April 25, 2024

War creeps closer to Kyiv’s surrogacy industry

Surrogacy became much more complicated on February 24 in Ukraine. With the Russian invasion, it was evident that Kyiv would become a war zone. But the babies, the surrogate mothers and the intended parents needed protection. Pregnancies do not stop in war time.

“Nearly every day, Ukrainian surrogates give birth to the children of foreign couples, and these parents are struggling to evacuate their children or even meet them for the first time,” says the New York Times.

“At least a dozen companies offer surrogacy in Ukraine, and BioTexCom, one of the leading agencies in Kyiv, estimates that it arranges at least a thousand births each year. The agency had expected to have 100 babies born by month’s end. Many of these newborns will be born in Kyiv, where fighting has neared hospitals, far from the parents who wait anxiously from outside Ukraine’s borders to take them home.”

BioTexCom has just posted a video to reassure clients that they will be well taken care of. It is rather disconcerting. Without subtitles or translations of building signs, it is difficult to know what is happening. But it appears that the company is lodging the babies – dozens of them — in the basements of several hotels and clinics around the city.

Parents, nurses and a burly security guard toting a submachine gun load the babies, snug in their bassinets, into a van and zip off along mostly deserted highways, once swerving to avoid tank traps, to their shelter. Outside, the streets are nearly deserted; inside babies are wailing, being fed, and being rocked to sleep.

It seems that none of the surrogate mothers appear in the video.

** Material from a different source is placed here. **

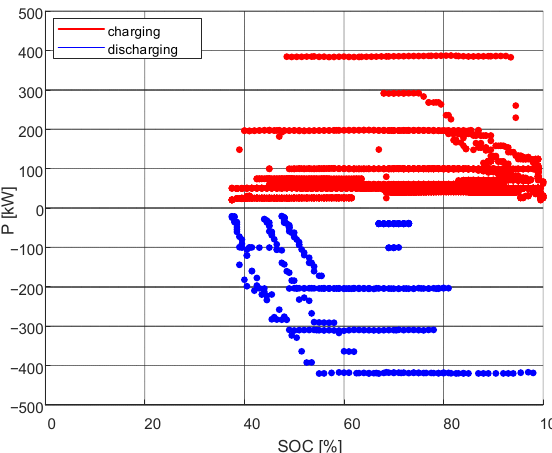
Figure 4. A set of points that forms the charging and discharging characteristics of the BESS for 1 min samples.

Two Australian feminist writers have used the crisis to call for the abolition of commercial surrogacy. Writing in ABC Religion & Ethics, they comment on remarks made by Sam Everingham, an Australian surrogacy lawyer who has been quoted widely in the international media because of his familiarity with Ukraine. He told the Sydney Morning Herald just before the invasion: ““Many people are worried about the safety of their embryos if Kyiv gets bombed. Some spend a lot of money on donors over there, they want to make sure those embryos are safe.” Their response is:

“The shamelessness of this language which places value on the safety of monetary investment in embryos without mentioning the women who are treated like objects in the incubation of the embryos is staggering. As a matter of urgency, we need to place the focus of our concern instead on those who bear the costs and pay the price of the entirely foreseeable ‘nightmare’ that is the surrogacy system itself. And rather than following its organisers and propagandists in calling for greater legalisation in order to prevent the industry and its associated practices from going ‘further underground’ (wherever that is), it is time to demand the abolition of the exploitative surrogacy industry with the misery and pain it imposes on poor women in particular.”